(TEKSTFRAGMENT):
━━━━

Met deze metafoor wilde Lenin duidelijk maken dat de Bolsjewistische partij niet te zwaarmoedig mag worden bij het zien van alle obstakels die ze op haar weg tegenkomt. Want, schrijft Lenin, Ruslands arbeidersklasse heeft ongekende hoogten bereikt. Hoger dan de revolutionaire massa’s van 1789 of 1871. De revolutie is in Rusland dieper gegaan dan elders. De arbeidersklasse is erin geslaagd zich terug te trekken uit de wereldoorlog. Ze heeft haar vijanden in de burgeroorlog militair verslagen. Het sovjetsysteem kent wereldwijd navolging. Toch moeten de arbeiders en hun partij waakzaam blijven, af en toe durven op hun stappen terug te keren. Want de Europese revolutie waar ze op hopen, lijkt plots weer ver weg.

Jeugdjaren

August Bebel werd lang voor de revolutionaire bewegingen van na de Eerste Wereldoorlog geboren. Hij kwam in 1840 in Deutz bij Keulen ter wereld, een stad die sinds de val van Napoleon Bonaparte in 1815 deel uitmaakte van het koninkrijk Pruisen. Hij was de zoon van een verarmde onderofficier die met zijn gezin in een kazerne woonde. Na de dood van zijn vader, zijn stiefvader en later ook nog eens zijn moeder, trok hij als leerling-houtbewerker doorheen Zuid-Duitsland op zoek naar werk bij een leermeester. De moderne arbeidersklasse bestond in de jaren 1850 nauwelijks in Duitsland en er was al helemaal geen sprake van een echte arbeidersbeweging.

Ook de socialistische opvattingen waarvan hij later de verpersoonlijking zou worden, waren hem niet met de paplepel meegegeven. Op zijn achtste werd hij door zijn klasgenootjes geslagen toen hij in het revolutiejaar 1848 zich voor de monarchie had uitgesproken. Toen hij op zijn 19de naar Oostenrijk-Hongarije trok en er oorlog dreigde tussen de Pruisische en Habsburgse monarchieën, liet hij zich meeslepen door het gewoel en bood hij zich aan voor legerdienst. Militair is hij echter nooit geworden. Het conflict verdween even snel als het gekomen was.

Uiteindelijk zou de jonge Bebel zich in Leipzig settelen en er proberen een eigen zaak als houtbewerker op te zetten. Daar kwam Bebel in 1861 in contact met de arbeidersverenigingen, waar hij Julie, zijn toekomstige vrouw zou ontmoeten. Ondertussen begon het Duitse kapitalisme zich in een steeds hoger tempo te ontwikkelen en groeide de arbeiderspopulatie in steeds grotere aantallen aan. De arbeidersassociaties waar Bebel mee te maken kreeg, waren echter geen vakbonden maar coöperaties, boekenclubs en discussiegroepen die het liberale idee van zelfhulp voorstonden. (Zelfhulp was het liberale antwoord op de liefdadigheid van de Kerk.) Her en der zette ook de Katholieke Kerk arbeidersverenigingen op, vooral in Zuid-Duitsland.

━━━━

(OPDRACHTEN):
1. In welk jaar kwam Bebel volgens het tekstfragment in Leipzig in contact met de arbeidersverenigingen?
2. Schrijf uit het tekstfragment het deel over vanaf "Uiteindelijk zou de" tot en met "vooral in Zuid-Duitsland.".
3. Vat het tekstfragment samen in drie zinnen.

(VERZAMELDE GEGEVENS):
━━━━

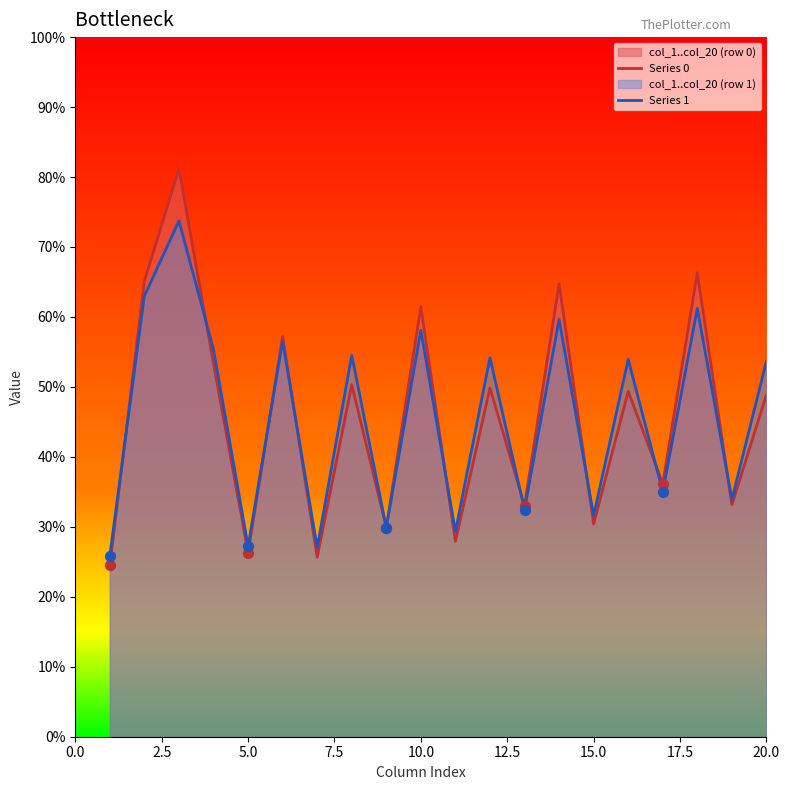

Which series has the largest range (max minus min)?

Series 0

━━━━

(OPLOSSINGEN):
1. In 1861.

2.
Uiteindelijk zou de jonge Bebel zich in Leipzig settelen en er proberen een eigen zaak als houtbewerker op te zetten. Daar kwam Bebel in 1861 in contact met de arbeidersverenigingen, waar hij Julie, zijn toekomstige vrouw zou ontmoeten. Ondertussen begon het Duitse kapitalisme zich in een steeds hoger tempo te ontwikkelen en groeide de arbeiderspopulatie in steeds grotere aantallen aan. De arbeidersassociaties waar Bebel mee te maken kreeg, waren echter geen vakbonden maar coöperaties, boekenclubs en discussiegroepen die het liberale idee van zelfhulp voorstonden. (Zelfhulp was het liberale antwoord op de liefdadigheid van de Kerk.) Her en der zette ook de Katholieke Kerk arbeidersverenigingen op, vooral in Zuid-Duitsland.

3. Lenin wilde met een metafoor duidelijk maken dat de Bolsjewistische partij niet te zwaarmoedig mag worden bij het zien van obstakels, omdat de Russische arbeidersklasse ongekende hoogten had bereikt. August Bebel werd in 1840 in Deutz bij Keulen geboren als zoon van een verarmde onderofficier en trok na de dood van zijn vader, stiefvader en moeder als leerling-houtbewerker door Zuid-Duitsland. In Leipzig kwam hij in 1861 in contact met de arbeidersverenigingen, die geen vakbonden waren maar coöperaties, boekenclubs en discussiegroepen die het liberale idee van zelfhulp voorstonden.